While I am on the subject of creating order out of chaos, my favourite holiday season application has to be Adobe’s Photoshop Album 2.0. Whether your digital camera work is for use in the day job or you’re just preserving the family’s happy moments, you soon wind up with a lot of megabytes of files, many with the same name and no way to sort them out easily to find what you want six days, let alone six years on from now. Just go buy Photoshop Album and relax.
I couldn’t finish my list of gotta-haves for the year ahead without mentioning Brainstorm, quaintly christened ‘The Ideas Processor’ when it was launched 20 years ago. It’s still going strong. I have also grown partial to iGrafx FlowCharter (www.igrafx.com) from the enterprise corner of the Corel stable. Dead handy it is when you need a picture to simplify or communicate complex business structures or processes. It doesn’t do you any good to make your customers feel thick.

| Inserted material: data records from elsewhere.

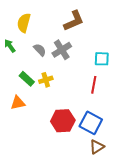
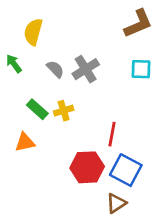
brown L-shape: (74, 21) -> (138, 24), moved
cyan square: (102, 59) -> (141, 69), moved
red line: (94, 85) -> (112, 134), moved
brown triangle: (97, 147) -> (116, 203), moved

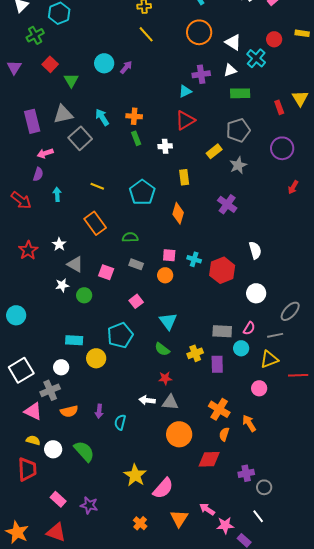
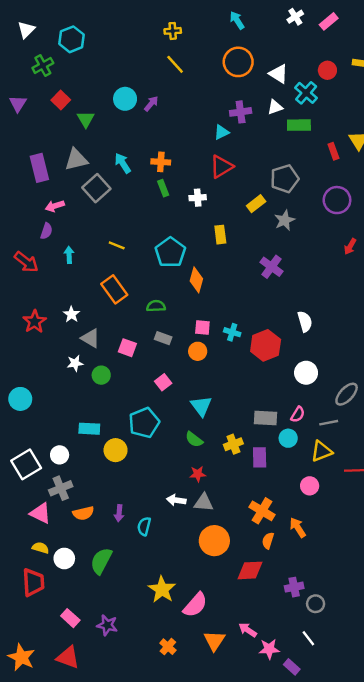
green rectangle: (240, 93) -> (299, 125), moved
orange diamond: (178, 213) -> (196, 280), moved
white circle: (61, 367) -> (60, 455), moved
green semicircle: (84, 451) -> (101, 561), turned -110

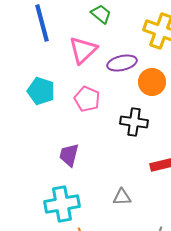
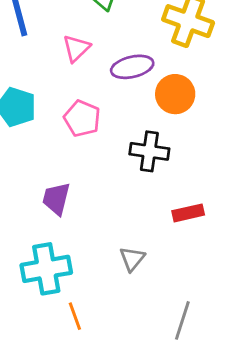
pink triangle: (83, 50) -> (76, 48), size x0.7
gray triangle: (122, 197) -> (132, 259), turned -48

Lest we forget, here are two stalwarts that help maintain focus on the task at hand: Grisoft AVG antivirus software (www.grisoft.com) that costs an individual nothing, but can save a fortune in downtime if the gremlins get in. Then there’s Stopzilla (www.stopzilla.com) that fries those stupid browser pop-ups before politically challenged language fries the ears of nearby coworkers.
It’s a relief to get back to work again, but let’s not work harder than we have to, eh? Propping up Office with some of the soft stuff above might free up a few extra Fridays!